Finding that information led me to do more searches related to my father's family, and I soon found another genealogy site claiming William Deschler was born in Wyhlen, Grenzach-Wyhlen, Lörrach, Baden-Württemberg, Germany. But Grenzach-Wyhlen lies close to the point shared by France, Germany, and Switzerland, and it's possible Switzerland controlled Grenzach-Wyhlen in 1844 when William was born. More intriguing than that, FamilySearch.org seemed to have information about William's ancestors stretching back well into the 1700s. As with most people in those times, numerous generations lived out their entire lives in the same area (in this case, Grenzach-Wyhlen).
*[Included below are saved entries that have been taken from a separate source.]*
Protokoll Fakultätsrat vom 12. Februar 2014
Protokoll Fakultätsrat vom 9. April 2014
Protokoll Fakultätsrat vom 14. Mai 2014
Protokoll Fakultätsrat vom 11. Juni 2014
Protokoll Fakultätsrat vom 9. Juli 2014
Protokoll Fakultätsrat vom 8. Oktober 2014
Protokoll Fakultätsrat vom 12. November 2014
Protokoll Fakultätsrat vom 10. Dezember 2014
Doing other searches, I also managed to find some information about the far more mysterious ancestors of my father's father, who died in a house fire when my father was still an infant. For example, my father's father's father, Johannes Mueller, was born on October 11th, 1839, in Coblenz, Rhineland, Prussia, Germany. I also learned the name and birth year of his father, Simon Mueller, born in 1815. After that, the trail goes cold. But this is a lot more information than I was able to find when I was last interested in this stuff, back in the fall of 2019.
Interestingly, when I check my 23AndMe ancestry composition, it doesn't show me having strong genetic links to the Grenzach-Wyhlen area (where William Deschler and his ancestors lived for generations). It does, however, show a strong genetic connection to Rhineland-Palatinate, the land from which my Y chromosome came. 23AndMe says I also have a strong connection to Bavaria even though my father's mother's mother came from the part of what is now the Czech Republic that Hitler referred to as "the Sudetenland." Nearly all of those Germans were expelled from Czechoslovakia at the end of World War II and likely ended up in nearby Bavaria, which would explain the strong genetic connection to that region.